Les médias suisses tentent de composer avec les tweets de Trump


 Toute l'actu en bref

Donald Trump souhaite parler aux gens sans passer par la presse (archives).

KEYSTONE/AP/NG HAN GUAN

(sda-ats)

L'arrivée de Donald Trump à la Maison Blanche a bouleversé les codes en matière de communication. Les médias suisses doivent aussi composer avec les tweets intempestifs du nouveau président américain. La manière de les traiter diffère d'une rédaction à l'autre.

Pour Simon Koch, rédacteur en chef adjoint du Matin, le poids accordé aux tweets est "sans doute exagéré" et relève "du fantasme de journaliste". D'autant que les tweets font déjà partie depuis quelques années des instruments de propagande lors d'un conflit.

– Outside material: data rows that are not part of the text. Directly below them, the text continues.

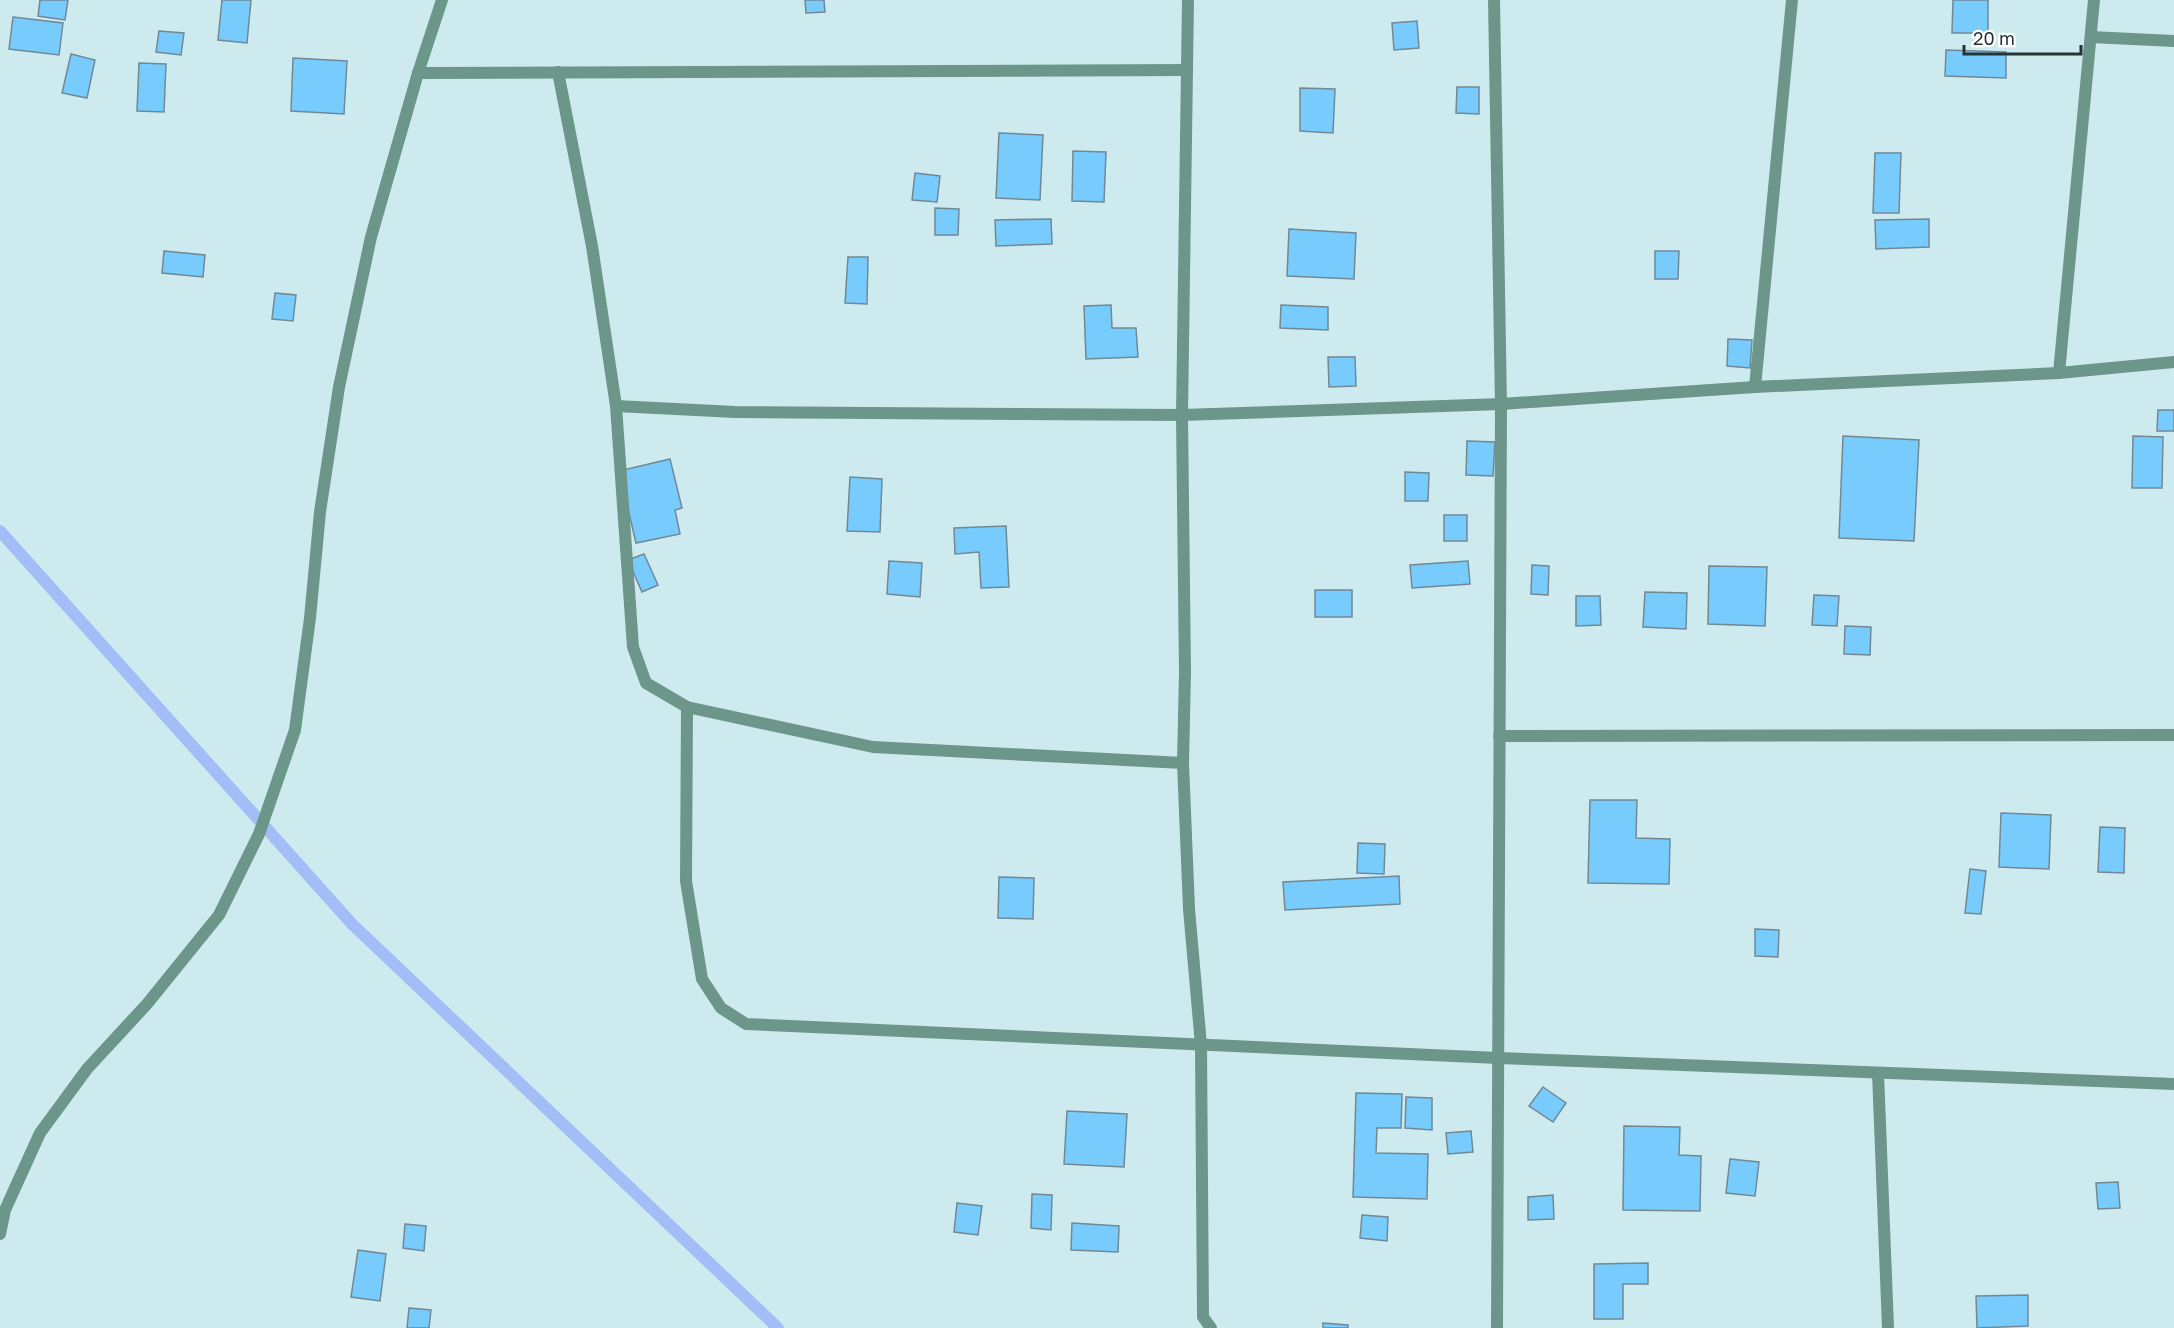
<svg xmlns="http://www.w3.org/2000/svg" width="2174" height="1328" font-family="'Golos Text',sans-serif">
  <rect width="100%" height="100%" fill="#cdebef"/>
  <g fill="none" stroke-linecap="round" stroke-linejoin="round">
    <path stroke="#a3bdf6" stroke-width="12" d="M0 531 352 924 778 1328"/>
  </g>
  <g fill="#77ccfd" stroke="#728895" stroke-width="1.5">
    <path d="M40 0H68L65 20 38 16Z"/>
    <path d="M222 0H251L247 43 218 40Z"/>
    <path d="M805 0H824L825 12 806 13Z"/>
    <path d="M1953 0H1988V33H1952Z"/>
    <path d="M13 17 63 23 59 55 9 49Z"/>
    <path d="M1417 21 1419 48 1394 50 1392 23Z"/>
    <path d="M159 31 184 33 181 55 156 52Z"/>
    <path d="M1946 50 2006 52V78L1945 76Z"/>
    <path d="M71 54 95 60 87 98 62 93Z"/>
    <path d="M293 58 347 61 344 114 291 111Z"/>
    <path d="M139 63 166 64 164 112 137 111Z"/>
    <path d="M1457 87H1479V114L1456 113Z"/>
    <path d="M1300 88 1335 89 1333 133 1300 131Z"/>
    <path d="M999 133 1043 135 1040 200 996 198Z"/>
    <path d="M1073 151 1106 152 1104 202 1072 201Z"/>
    <path d="M1875 153H1901L1899 213H1873Z"/>
    <path d="M915 173 940 176 937 202 912 200Z"/>
    <path d="M935 208 959 209 958 235H935Z"/>
    <path d="M1051 219 1052 244 996 246 995 220Z"/>
    <path d="M1929 219V247L1876 249 1875 220Z"/>
    <path d="M1289 229 1356 233 1354 279 1287 276Z"/>
    <path d="M164 251 205 255 203 277 162 273Z"/>
    <path d="M1655 251H1679L1678 279H1655Z"/>
    <path d="M848 257H868L867 304 845 303Z"/>
    <path d="M275 293 296 295 293 321 272 319Z"/>
    <path d="M1111 305 1112 328H1136L1138 357 1086 359 1084 306Z"/>
    <path d="M1281 305 1328 307V330L1280 328Z"/>
    <path d="M1728 339 1752 340 1750 368 1727 366Z"/>
    <path d="M1328 357H1355L1356 386 1329 387Z"/>
    <path d="M2158 410H2174V431H2157Z"/>
    <path d="M1843 436 1919 440 1914 541 1839 538Z"/>
    <path d="M2133 436 2163 437 2162 488H2132Z"/>
    <path d="M1467 441 1495 442 1493 476 1466 475Z"/>
    <path d="M670 459 682 508 675 510 680 534 636 543 619 471Z"/>
    <path d="M1405 472 1429 473 1428 501H1405Z"/>
    <path d="M850 477 882 479 880 532 847 531Z"/>
    <rect x="1444" y="515" width="23" height="26"/>
    <path d="M1006 526 1009 587 981 588 979 552 955 554 954 528Z"/>
    <path d="M644 554 658 585 642 592 628 560Z"/>
    <path d="M889 561 922 563 920 597 887 594Z"/>
    <path d="M1468 561 1470 584 1412 588 1410 565Z"/>
    <path d="M1532 565 1549 566 1548 595 1531 594Z"/>
    <path d="M1709 566 1767 567 1765 626 1708 624Z"/>
    <rect x="1315" y="590" width="37" height="27"/>
    <path d="M1645 592 1687 593 1686 629 1643 627Z"/>
    <path d="M1814 595 1839 596 1837 626 1812 625Z"/>
    <path d="M1576 596H1600L1601 625 1576 626Z"/>
    <path d="M1845 626 1871 627 1870 655 1844 654Z"/>
    <path d="M1590 800H1637L1636 838 1670 839 1669 884 1588 883Z"/>
    <path d="M2001 813 2051 815 2049 869 1999 867Z"/>
    <path d="M2100 827 2125 828 2124 873 2098 872Z"/>
    <path d="M1358 843 1385 844 1384 874 1357 873Z"/>
    <path d="M1970 869 1986 871 1981 914 1965 913Z"/>
    <path d="M1399 876 1400 904 1285 910 1283 882Z"/>
    <path d="M999 877 1034 878 1033 919 998 918Z"/>
    <path d="M1755 929 1779 930 1778 957 1755 956Z"/>
    <path d="M1543 1087 1566 1103 1553 1122 1529 1106Z"/>
    <path d="M1356 1093 1402 1094 1401 1128H1377L1376 1153 1428 1154 1427 1199 1353 1197Z"/>
    <path d="M1406 1097 1432 1098V1130L1405 1128Z"/>
    <path d="M1067 1111 1127 1114 1124 1167 1064 1164Z"/>
    <path d="M1624 1126 1680 1127 1679 1155 1701 1156 1700 1211 1623 1210Z"/>
    <path d="M1471 1131 1473 1152 1448 1154 1446 1133Z"/>
    <path d="M1730 1159 1759 1162 1755 1196 1726 1193Z"/>
    <path d="M2118 1182 2120 1208 2098 1209 2096 1183Z"/>
    <path d="M1032 1194 1052 1195 1051 1230 1031 1228Z"/>
    <path d="M1553 1195 1554 1219 1528 1220V1197Z"/>
    <path d="M957 1203 982 1206 978 1235 954 1232Z"/>
    <path d="M1362 1215 1388 1217 1387 1241 1360 1238Z"/>
    <path d="M1072 1223 1119 1226 1118 1252 1071 1250Z"/>
    <path d="M405 1224 426 1226 424 1251 403 1248Z"/>
    <path d="M358 1250 386 1254 380 1301 351 1297Z"/>
    <path d="M1648 1263V1284H1623V1319H1594V1264Z"/>
    <path d="M2028 1295V1326L1977 1328 1976 1296Z"/>
    <path d="M409 1308 431 1310 429 1328H407Z"/>
    <path d="M1323 1323 1348 1325V1328H1323Z"/>
  </g>
  <g fill="none" stroke-linecap="round" stroke-linejoin="round">
    <g stroke="#6d968a" stroke-width="12">
      <path d="M1188 0 1182 415 1185 672 1183 763 1189 909 1201 1045 1203 1317 1211 1328"/>
      <path d="M1494 0 1501 404 1497 1328"/>
      <path d="M2091 37 2174 41"/>
      <path d="M558 72 592 246 616 406 633 647 646 683 687 707 873 747 1183 763"/>
      <path d="M418 73 1186 70"/>
      <path d="M2059 373 2094 0"/>
      <path d="M1755 387 1792 0"/>
      <path d="M616 406 735 412 1182 415 1501 404 1755 387 2059 373 2174 362"/>
      <path d="M687 707 686 881 702 979 721 1008 746 1024 1498 1058 2174 1084"/>
      <path d="M1499 736 2174 735"/>
      <path d="M1878 1073 1888 1328"/>
      <path d="M0 1234 5 1210 40 1133 87 1069 147 1004 219 915 259 834 295 730 310 618 320 512 339 387 371 237 418 73 442 0"/>
    </g>
  </g>
  <path d="M1964 45v9h117v-9" fill="none" stroke="#273234" stroke-width="3"/>
  <text x="1973" y="45" font-size="18" fill="#273234" stroke="#ffffff" stroke-width="4.5" paint-order="stroke">20 m</text>
</svg>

Les tweets ont toutefois un avantage: des déclarations sont présentées directement sur Twitter et peuvent être reprises facilement. "Il n'est plus exclu pour nous de prendre les réseaux sociaux comme point de départ d'une histoire", explique à l'ats Thomas Benkö, rédacteur en chef adjoint du "Blick Online" et du "Blick am Abend". C'est d'autant plus vrai pour le président américain qui twitte "sans filtre ce qui lui passe par la tête".

Nouveau défi

"Trump est l'homme le plus puissant qui communique d'une manière aussi directe", souligne Marcel Zulauf, rédacteur en chef adjoint de "20 Minuten".

Les journalistes doivent pourtant "redoubler de prudence", met en garde Bernard Rappaz, rédacteur en chef de l'actualité à la RTS. Selon lui, l'irruption des tweets de Donald Trump pose un problème: s'agit-il d'une position officielle de l'administration ou de commentaires pris au vol ? "Impossible de répondre de façon définitive. Il faut gérer de cas en cas", analyse-t-il.

L'objectif du nouveau locataire de la Maison Blanche étant de parler aux gens sans passer par la presse, son mode de communication constitue un nouveau défi pour les médias. "A nous de faire un travail fin de décryptage", conclut M. Rappaz.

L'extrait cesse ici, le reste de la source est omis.